Personal information
- Full name: William Mason Fenn
- Born: 15 February 1828 Checkendon, Oxfordshire, England
- Died: 1 August 1886 (aged 58) Eton, Buckinghamshire, England
- Batting: Unknown
- Bowling: Unknown
- Relations: Samuel Fenn (brother)

Domestic team information
- 1848–1851: Cambridge University

Career statistics
| Competition | First-class |
| Matches | 12 |
| Runs scored | 113 |
| Batting average | 5.65 |
| 100s/50s | –/– |
| Top score | 27 |
| Balls bowled | ? |
| Wickets | 6 |
| Bowling average | ? |
| 5 wickets in innings | – |
| 10 wickets in match | – |
| Best bowling | 3/? |
| Catches/stumpings | 8/– |
- Source: Cricinfo, 2 August 2020

= William Fenn (cricketer) =

English cricketer

William Mason Fenn (15 February 1828 – 1 August 1886) was an English first-class cricketer and cleric.

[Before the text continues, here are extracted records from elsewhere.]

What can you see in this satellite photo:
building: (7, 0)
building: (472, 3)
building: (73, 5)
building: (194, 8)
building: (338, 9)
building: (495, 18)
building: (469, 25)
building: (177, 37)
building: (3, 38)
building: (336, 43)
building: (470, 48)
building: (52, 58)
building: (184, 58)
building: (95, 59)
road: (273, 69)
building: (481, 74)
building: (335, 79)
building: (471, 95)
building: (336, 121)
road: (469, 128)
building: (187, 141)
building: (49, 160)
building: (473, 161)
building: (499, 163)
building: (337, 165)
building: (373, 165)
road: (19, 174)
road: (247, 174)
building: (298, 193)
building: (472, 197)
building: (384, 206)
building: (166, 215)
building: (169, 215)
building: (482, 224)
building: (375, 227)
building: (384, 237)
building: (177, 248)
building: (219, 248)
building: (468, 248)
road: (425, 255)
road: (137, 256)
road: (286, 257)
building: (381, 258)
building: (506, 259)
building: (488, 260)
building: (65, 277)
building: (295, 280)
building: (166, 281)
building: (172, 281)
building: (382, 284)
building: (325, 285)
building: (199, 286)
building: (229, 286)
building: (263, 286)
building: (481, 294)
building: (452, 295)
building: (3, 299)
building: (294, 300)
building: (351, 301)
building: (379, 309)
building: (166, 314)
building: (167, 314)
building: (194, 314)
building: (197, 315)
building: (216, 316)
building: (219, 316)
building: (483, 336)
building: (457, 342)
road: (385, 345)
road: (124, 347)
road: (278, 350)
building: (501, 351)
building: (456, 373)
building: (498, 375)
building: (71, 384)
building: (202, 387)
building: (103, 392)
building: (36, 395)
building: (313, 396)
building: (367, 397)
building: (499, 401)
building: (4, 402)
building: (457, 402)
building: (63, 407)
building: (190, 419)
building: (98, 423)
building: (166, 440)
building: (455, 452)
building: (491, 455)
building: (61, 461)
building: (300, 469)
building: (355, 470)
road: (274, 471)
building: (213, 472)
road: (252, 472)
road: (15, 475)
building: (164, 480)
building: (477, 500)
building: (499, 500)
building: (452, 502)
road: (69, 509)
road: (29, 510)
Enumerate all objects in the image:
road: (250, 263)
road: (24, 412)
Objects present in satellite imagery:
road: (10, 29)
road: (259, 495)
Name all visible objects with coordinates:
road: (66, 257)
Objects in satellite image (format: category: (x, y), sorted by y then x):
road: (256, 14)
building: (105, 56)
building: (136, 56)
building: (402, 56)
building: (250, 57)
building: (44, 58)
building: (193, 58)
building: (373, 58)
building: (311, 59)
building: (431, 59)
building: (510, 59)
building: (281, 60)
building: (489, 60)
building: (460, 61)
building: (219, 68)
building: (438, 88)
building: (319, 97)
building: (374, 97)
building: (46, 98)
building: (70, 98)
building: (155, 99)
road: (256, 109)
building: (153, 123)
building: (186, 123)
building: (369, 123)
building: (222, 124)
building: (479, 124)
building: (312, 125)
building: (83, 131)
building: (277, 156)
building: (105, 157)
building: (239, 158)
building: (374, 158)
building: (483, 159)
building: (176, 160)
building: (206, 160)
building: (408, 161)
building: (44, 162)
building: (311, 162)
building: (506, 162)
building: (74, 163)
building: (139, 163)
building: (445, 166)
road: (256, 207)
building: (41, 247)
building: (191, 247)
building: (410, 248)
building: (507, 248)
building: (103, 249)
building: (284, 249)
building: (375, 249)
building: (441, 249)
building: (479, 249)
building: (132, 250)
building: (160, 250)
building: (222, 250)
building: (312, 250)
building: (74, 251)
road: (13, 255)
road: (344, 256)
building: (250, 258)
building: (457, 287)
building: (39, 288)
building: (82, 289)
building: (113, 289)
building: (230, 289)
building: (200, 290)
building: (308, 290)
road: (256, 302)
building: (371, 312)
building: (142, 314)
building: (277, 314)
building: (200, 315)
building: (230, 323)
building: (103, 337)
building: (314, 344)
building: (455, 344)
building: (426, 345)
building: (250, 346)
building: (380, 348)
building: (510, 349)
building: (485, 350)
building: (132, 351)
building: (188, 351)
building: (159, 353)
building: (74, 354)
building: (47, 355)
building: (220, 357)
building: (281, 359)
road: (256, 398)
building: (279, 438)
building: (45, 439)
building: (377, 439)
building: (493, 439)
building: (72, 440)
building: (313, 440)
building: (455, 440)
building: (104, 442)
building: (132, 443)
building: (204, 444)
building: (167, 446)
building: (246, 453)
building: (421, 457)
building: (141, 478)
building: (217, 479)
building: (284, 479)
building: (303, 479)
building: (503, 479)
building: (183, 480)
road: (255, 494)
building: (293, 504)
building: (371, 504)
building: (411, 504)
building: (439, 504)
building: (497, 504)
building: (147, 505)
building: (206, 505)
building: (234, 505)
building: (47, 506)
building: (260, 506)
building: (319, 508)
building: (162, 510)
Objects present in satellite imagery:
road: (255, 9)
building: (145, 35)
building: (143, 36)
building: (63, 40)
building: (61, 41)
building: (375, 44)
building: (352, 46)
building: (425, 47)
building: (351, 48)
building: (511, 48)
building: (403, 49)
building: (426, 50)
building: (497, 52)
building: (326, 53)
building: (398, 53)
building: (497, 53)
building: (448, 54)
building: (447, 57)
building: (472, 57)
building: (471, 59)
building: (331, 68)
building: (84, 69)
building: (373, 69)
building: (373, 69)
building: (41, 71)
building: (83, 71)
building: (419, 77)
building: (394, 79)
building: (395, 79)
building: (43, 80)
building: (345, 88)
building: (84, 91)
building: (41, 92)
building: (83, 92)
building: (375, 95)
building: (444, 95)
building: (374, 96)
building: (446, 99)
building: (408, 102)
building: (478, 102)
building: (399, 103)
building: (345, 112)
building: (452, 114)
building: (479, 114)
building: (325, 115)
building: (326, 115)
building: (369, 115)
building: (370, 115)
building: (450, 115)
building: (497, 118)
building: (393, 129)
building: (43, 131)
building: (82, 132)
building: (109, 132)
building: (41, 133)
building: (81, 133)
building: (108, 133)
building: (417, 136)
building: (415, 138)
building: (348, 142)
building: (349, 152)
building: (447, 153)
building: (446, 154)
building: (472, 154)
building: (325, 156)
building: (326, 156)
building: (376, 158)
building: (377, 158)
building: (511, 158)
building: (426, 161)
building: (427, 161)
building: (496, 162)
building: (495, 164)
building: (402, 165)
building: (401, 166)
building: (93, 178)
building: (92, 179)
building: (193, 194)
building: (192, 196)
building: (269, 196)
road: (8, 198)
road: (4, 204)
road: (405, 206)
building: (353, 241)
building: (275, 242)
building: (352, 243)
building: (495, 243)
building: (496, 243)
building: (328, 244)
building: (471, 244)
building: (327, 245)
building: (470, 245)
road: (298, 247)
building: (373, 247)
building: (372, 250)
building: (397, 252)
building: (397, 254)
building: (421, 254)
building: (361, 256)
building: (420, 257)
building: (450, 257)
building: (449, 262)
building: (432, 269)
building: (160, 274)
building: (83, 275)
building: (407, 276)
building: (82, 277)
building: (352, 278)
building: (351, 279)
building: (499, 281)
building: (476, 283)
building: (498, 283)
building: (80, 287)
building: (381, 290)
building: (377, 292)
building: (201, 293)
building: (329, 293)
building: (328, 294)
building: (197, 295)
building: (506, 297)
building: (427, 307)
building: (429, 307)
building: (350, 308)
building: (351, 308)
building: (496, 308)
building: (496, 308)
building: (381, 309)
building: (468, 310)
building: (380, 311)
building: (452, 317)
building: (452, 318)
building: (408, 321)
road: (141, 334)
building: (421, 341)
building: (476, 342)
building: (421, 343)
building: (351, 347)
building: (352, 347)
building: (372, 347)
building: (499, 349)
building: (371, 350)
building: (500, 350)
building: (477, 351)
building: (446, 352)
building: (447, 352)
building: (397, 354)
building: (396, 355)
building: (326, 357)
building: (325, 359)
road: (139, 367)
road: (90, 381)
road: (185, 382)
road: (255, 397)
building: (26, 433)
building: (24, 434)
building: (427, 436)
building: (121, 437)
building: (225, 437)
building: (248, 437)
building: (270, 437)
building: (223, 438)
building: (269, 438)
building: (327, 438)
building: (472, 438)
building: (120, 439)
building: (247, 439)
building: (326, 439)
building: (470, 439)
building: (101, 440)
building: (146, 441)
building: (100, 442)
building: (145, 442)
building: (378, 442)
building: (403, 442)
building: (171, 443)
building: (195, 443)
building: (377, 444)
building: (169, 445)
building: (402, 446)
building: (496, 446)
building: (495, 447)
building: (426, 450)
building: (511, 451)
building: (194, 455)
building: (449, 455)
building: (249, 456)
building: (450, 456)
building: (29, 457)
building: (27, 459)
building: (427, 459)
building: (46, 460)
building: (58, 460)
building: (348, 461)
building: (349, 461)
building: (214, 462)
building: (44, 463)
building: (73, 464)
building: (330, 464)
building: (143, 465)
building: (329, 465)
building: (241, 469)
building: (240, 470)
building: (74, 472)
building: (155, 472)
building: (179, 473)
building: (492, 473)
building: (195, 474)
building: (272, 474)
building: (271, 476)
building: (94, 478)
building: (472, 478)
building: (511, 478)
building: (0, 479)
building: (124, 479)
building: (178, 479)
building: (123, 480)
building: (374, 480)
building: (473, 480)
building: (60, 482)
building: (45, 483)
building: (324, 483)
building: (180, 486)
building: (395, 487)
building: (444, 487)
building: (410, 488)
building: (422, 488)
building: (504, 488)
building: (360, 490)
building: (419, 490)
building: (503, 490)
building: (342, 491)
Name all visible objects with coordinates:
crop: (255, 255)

The son of the Reverend Joseph Fenn, the minister of Blackheath Park Chapel, he was born at Blackheath in February 1829. He was educated at Blackheath Proprietary School, before going up to Trinity College, Cambridge. While studying at Cambridge, he played first-class cricket for Cambridge University from 1848-1851, making nine appearances. In his nine matches for Cambridge, Fenn scored 82 runs with a high score of 27, in addition to taking wickets. In addition to playing for Cambridge, Fenn also made three first-class appearances for the Gentlemen of Kent from 1848 to 1853, scoring 31 runs with a high score of 14.

After graduating from Cambridge, Fenn took holy orders in the Church of England in 1856. His first ecclesiastical post was as curate of Upton cum Chalvey in Buckinghamshire from 1857 to 1858, before becoming the personal tutor to the sons of the Earl Fitzwilliam. He ceased to be employed by the Earl in 1864 when he became the rector at Tankersley, Yorkshire until 1886. Fenn is said to have declined an offer in 1885 to emigrate to Australia to become the Bishop of Brisbane. In 1885, he was employed by Eton College as a conduct master, while maintaining his rectorship at Tankersley. He died there in August 1886. His older brother Joseph was also a Church of England cleric, while his younger brother, Samuel, was also a first-class cricketer.